_Supplied text_:
We are struggling to achieve level one of the obesity pathway; it gets patchier to nonexistent as one progresses to level 4.

The media has been unhelpful in its presentation of blame for the obesity problem. We need to develop an intelligent dialogue which considers the needs of all individuals and we need to develop the skills of all health and social care professional so that they are confident in discussing this sensitive topic in a productive manner.  There is a problem that parents do not recognise their children as overweight and even when identified by the child measurement programme (CMP) as overweight express disbelief and reject the fact.  The CMP will identify many children in Wales as overweight, it will be a wasted opportunity to not help these families. This is exemplified by a lack of uptake to Mend;  despite greater efforts from ABHB school nurses to refer to Mend 5-7, the families have not wanted to attend. This may reflect part of the problem that families do not acknowledge they need support.

Many young parents lack the basic skills of food preparation and cooking and depend on convenience foods, snacks and takeaways to the extent that their young children are unfamiliar with healthy home cooked meals.

4. Whether any improvements are needed to current Welsh Government programmes and schemes and any additional actions that could be explored.

The existing evidence, guidance and strategy currently available should be synthesised and incorporated in to a single strategic plan for Wales.  The component parts of the plan should then be reflected in the overlapping policies and strategies of government departments as well as organisational plans.

_Task 1_:
According to the text on obesity in Wales, why are many young children unfamiliar with healthy home-cooked meals? Answer in one to three sentences.
_Task 2_:
Continue the text on obesity in Wales from where it stops.
The records after this point are separate material and not part of the text on obesity in Wales.

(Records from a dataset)
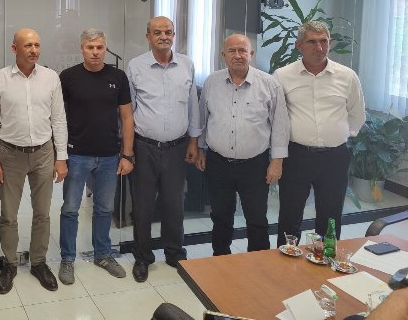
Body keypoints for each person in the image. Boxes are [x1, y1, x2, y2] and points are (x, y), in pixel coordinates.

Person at [0, 28, 68, 294]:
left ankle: (39, 263)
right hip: (10, 154)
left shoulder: (51, 78)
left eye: (37, 45)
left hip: (44, 153)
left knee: (43, 213)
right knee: (9, 214)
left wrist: (61, 157)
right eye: (28, 45)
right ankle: (10, 263)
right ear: (14, 49)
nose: (34, 50)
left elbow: (59, 119)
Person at [195, 34, 290, 255]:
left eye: (242, 50)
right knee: (221, 217)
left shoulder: (269, 84)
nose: (237, 55)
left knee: (256, 218)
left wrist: (277, 161)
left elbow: (280, 125)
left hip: (255, 165)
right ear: (223, 55)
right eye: (232, 51)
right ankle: (221, 260)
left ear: (251, 54)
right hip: (218, 164)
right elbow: (202, 118)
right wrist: (199, 148)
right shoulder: (211, 82)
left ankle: (259, 264)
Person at [275, 20, 366, 247]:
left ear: (330, 43)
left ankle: (325, 258)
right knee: (289, 215)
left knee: (331, 216)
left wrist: (337, 135)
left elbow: (357, 114)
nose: (319, 47)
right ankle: (285, 260)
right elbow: (276, 117)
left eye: (324, 41)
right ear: (299, 46)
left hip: (334, 157)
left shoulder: (347, 76)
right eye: (312, 42)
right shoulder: (282, 76)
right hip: (296, 156)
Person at [126, 16, 201, 282]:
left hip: (177, 147)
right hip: (144, 147)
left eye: (168, 32)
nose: (164, 37)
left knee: (174, 203)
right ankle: (143, 256)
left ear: (174, 35)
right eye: (157, 32)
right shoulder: (135, 66)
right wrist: (127, 150)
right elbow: (128, 111)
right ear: (148, 36)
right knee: (143, 205)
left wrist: (194, 141)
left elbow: (193, 106)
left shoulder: (187, 65)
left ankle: (174, 253)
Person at [57, 29, 134, 284]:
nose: (95, 52)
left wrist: (127, 155)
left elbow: (127, 117)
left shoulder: (118, 77)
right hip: (76, 154)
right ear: (82, 48)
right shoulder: (68, 77)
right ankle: (67, 259)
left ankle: (103, 254)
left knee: (104, 209)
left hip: (109, 156)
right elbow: (57, 117)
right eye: (90, 47)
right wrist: (59, 155)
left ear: (105, 49)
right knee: (70, 209)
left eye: (100, 47)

_Answer area 1_:
Many young parents lack basic food preparation and cooking skills. They depend on convenience foods, snacks and takeaways to such an extent that their young children are unfamiliar with healthy home-cooked meals.

_Answer area 2_:
The Public Health Bill will be able to add some strength to the national strategy and particularly have a greater influence national and UK issues.

 

The Academy of Royal Medical Colleges report ‘Measuring Up’ (2013) makes 10 recommendations, many of which could be applied in Wales.  One of which 'skilling up' the wider early years workforce to deliver basic food preparation skills to new mothers and fathers, and to guide appropriate food choices which will ensure nutritionally balanced meals”

Industrialise the scale of the childhood weight management programme and make sure we get the most effective model.

Consider expanding the National Exercise Referral Scheme programme to include teenagers who are obese.  This would support and engage those who do not participate in school sport and feel embarrassed and lack motivation to become physically active independently. 

Consideration of the emotional aspect of eating need to be built in to the childhood weight management programme.

Adult weight management programmes should be steered to target parents of pre-school children.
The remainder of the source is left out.